I am writing you as a concerned citizen regarding the recent announcement from The Department of Homeland Security stating that illegal aliens will no longer be deported simply due to their undocumented status. While DHS was careful to state that illegal’s who have committed some sort of crime (other than entering this country illegally) will be processed as usual, illegal aliens who are guilty of nothing more than just being here in the United States, will not be deported. With all this being said, I am very concerned over the possibility that illegal aliens may be able to cast ballots in the next general election cycle in 2012. I would like to ask you, as Washington State is a vote by mail state, how is the Office of Secretary of State going to ensure that only ballots from bonified US Citizens are counted and what safeguards are going to be in place at the locations where the Washington State ballots are going to be counted that would prevent the possibility of fraudulent ballots being counted?
Thank you for whatever information you could provide that would help ease the minds of the citizens of this state.
“Thank you for taking the time to contact Secretary Reed regarding your concerns about illegal aliens casting ballots. Secretary Reed asked me to respond to you on his behalf. In a vote by mail system like outs, a person only receives a ballot if he or she is registered to vote. As such, I think the root of your question is really about protecting the integrity of voter registration. Secretary Reed strongly believes that only eligible citizens should register to vote and participate in our elections. This idea is fundamental to protecting the integrity of our elections system and ensuring fair elections for all. Here are few points to keep in mind with regard to voter registration and citizenship:
- There is no list of citizens. The federal government nor any other agency does not maintain a list of citizens, so we cannot screen the list of voters against a list of citizens. If there was a list of citizens, then Washington likely would be confirming citizenship already.
- Only one state in the country, Arizona, requires proof of citizenship in order to register. Arizona has been requiring proof of citizenship in order to obtain a driver’s license since 1996. And even Arizona is required to accept federal voter registration forms, which do not require proof of citizenship.
- Regardless of whether a person registers using a paper application, using the online application, or at DOL, the application is the same, the questions are the same, the criteria for registering are the same.
- The first question on a voter registration application specifically asks, “I am a citizen of the United States of America,” and the person must affirmatively answer Yes or No. If the application is online or at DOL and the applicant answers “No” to that question, the application cannot go forward. If the answer on a paper application is no, the application is not processed.
- The voter registration application includes an oath, “I am a citizen of the United States,” which the person must sign.
- Providing false information on a voter registration application is a felony.
- The ballot declaration that a voter must sign when voting includes the oath, “I do solemnly swear or affirm under penalty of perjury that I am a citizen of the United States.” Signing a false declaration is a felony.
- If a person believes that a voter is not eligible to vote, he or she can file a voter registration challenge against that person to challenge their voter registration. Since voting is a civil right, the person filing the challenge has to prove that the registered voter is not eligible.
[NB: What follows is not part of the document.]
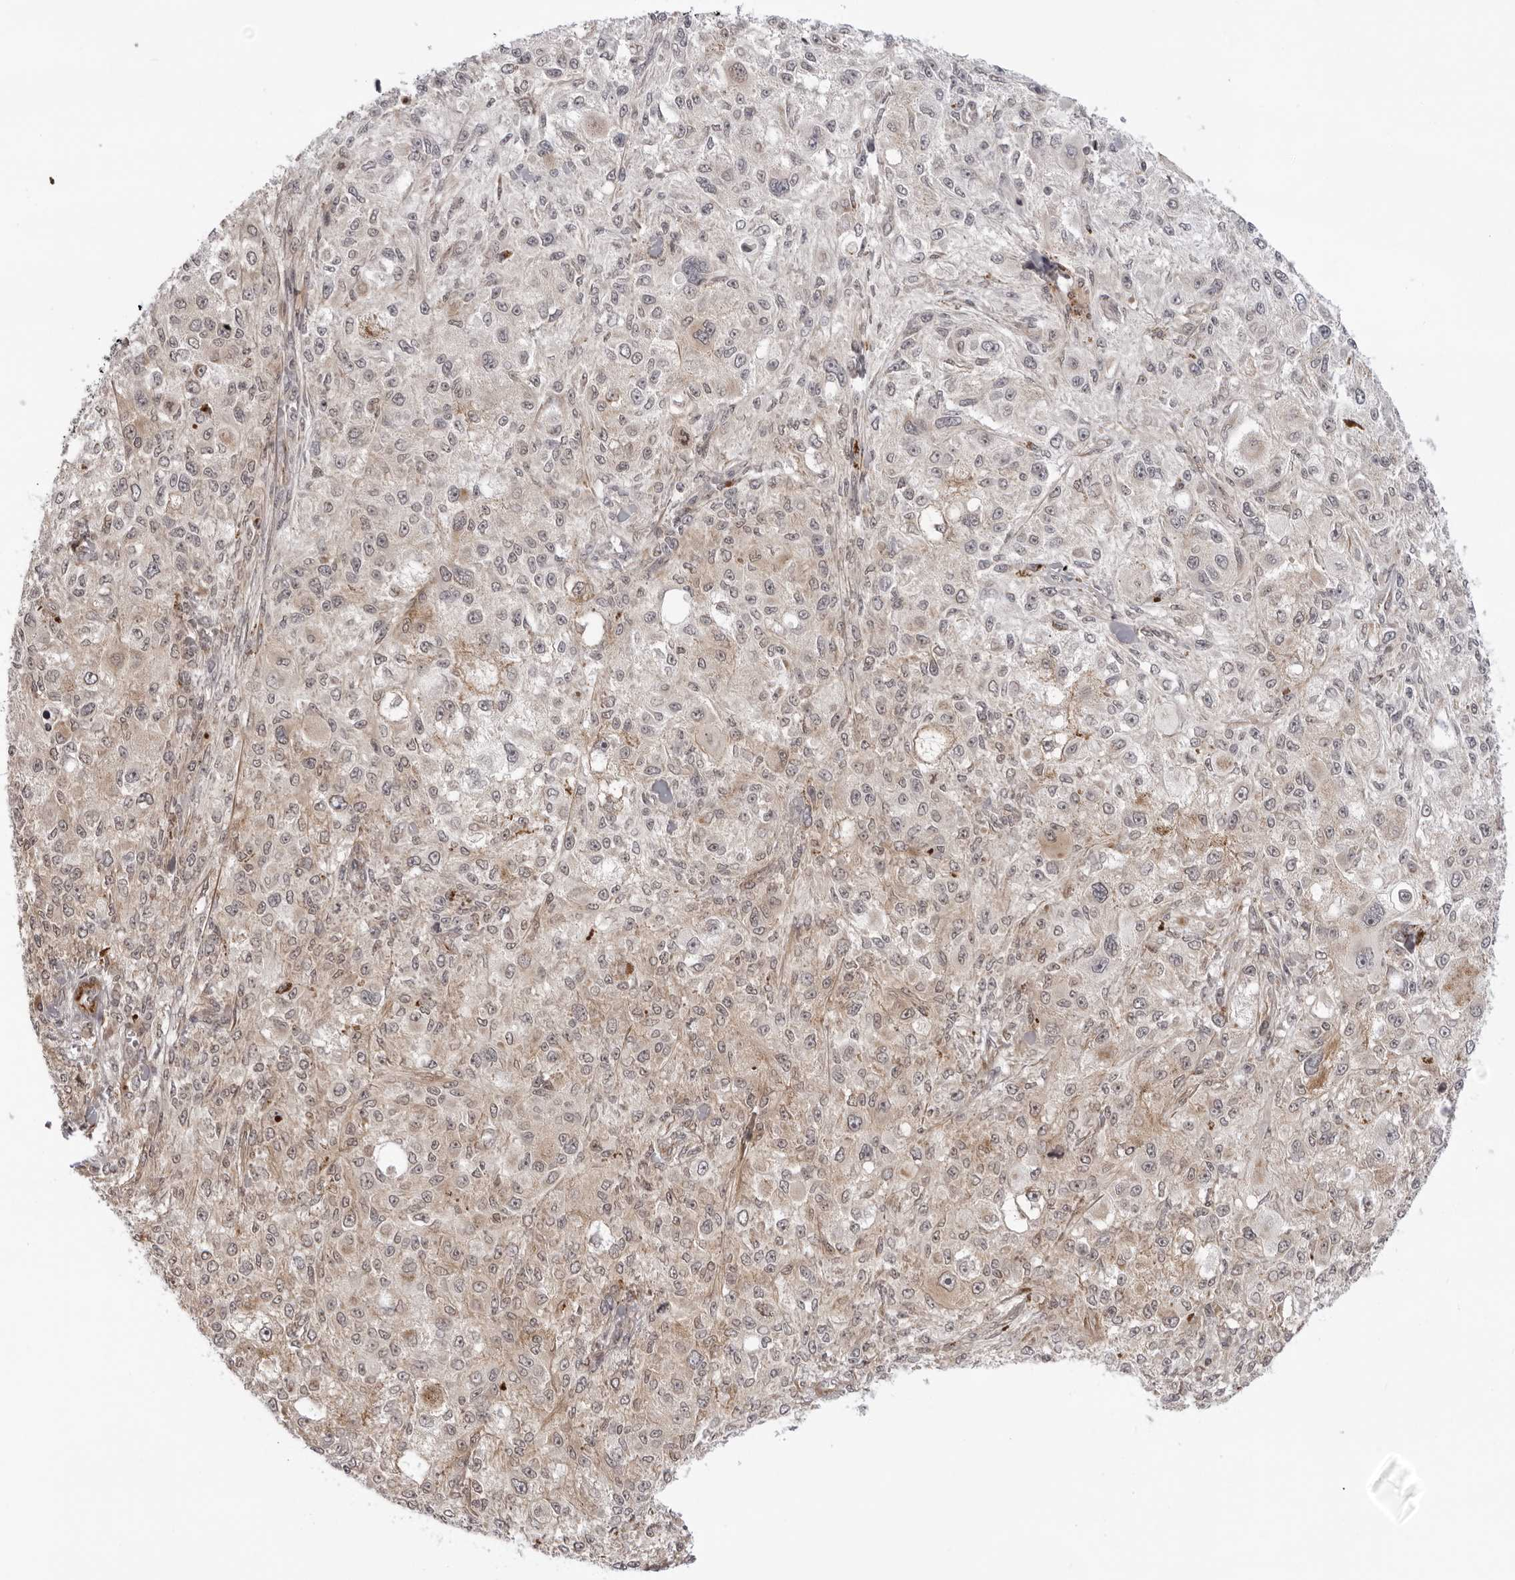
{"staining": {"intensity": "moderate", "quantity": "<25%", "location": "cytoplasmic/membranous"}, "tissue": "melanoma", "cell_type": "Tumor cells", "image_type": "cancer", "snomed": [{"axis": "morphology", "description": "Necrosis, NOS"}, {"axis": "morphology", "description": "Malignant melanoma, NOS"}, {"axis": "topography", "description": "Skin"}], "caption": "Protein staining of melanoma tissue shows moderate cytoplasmic/membranous staining in approximately <25% of tumor cells.", "gene": "SRGAP2", "patient": {"sex": "female", "age": 87}}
- Over the past few years, the Legislature has reviewed bills that require proof of citizenship in order to register. So far, the Legislature has not enacted such legislation because many people do not have a passport or a copy of their birth certificate and therefore would be unable to register to vote and exercise a fundamental civil right.
Although there is no list of citizens to compare against the voter rolls, Secretary Reed has sought access to federal databases that have information about legal aliens. Two requests were made to the U.S. Department of Homeland Security in 2006 and both were denied. Additionally, Secretary Reed asked the Consulate General of Mexico for a list of all individuals living in Washington state that have been issued a Matricula Consular card. Citing privacy protections in the Geneva Convention, the Consul General informed the Secretary that he cannot fulfill the request.
I hope this information helps you understand the protections in place to prevent noncitizens from registering, and thus receiving a ballot. I also hope you have a better understanding of the challenges in screening the voter rolls for noncitizens who register to vote despite the oath and warning statements included in the registration process.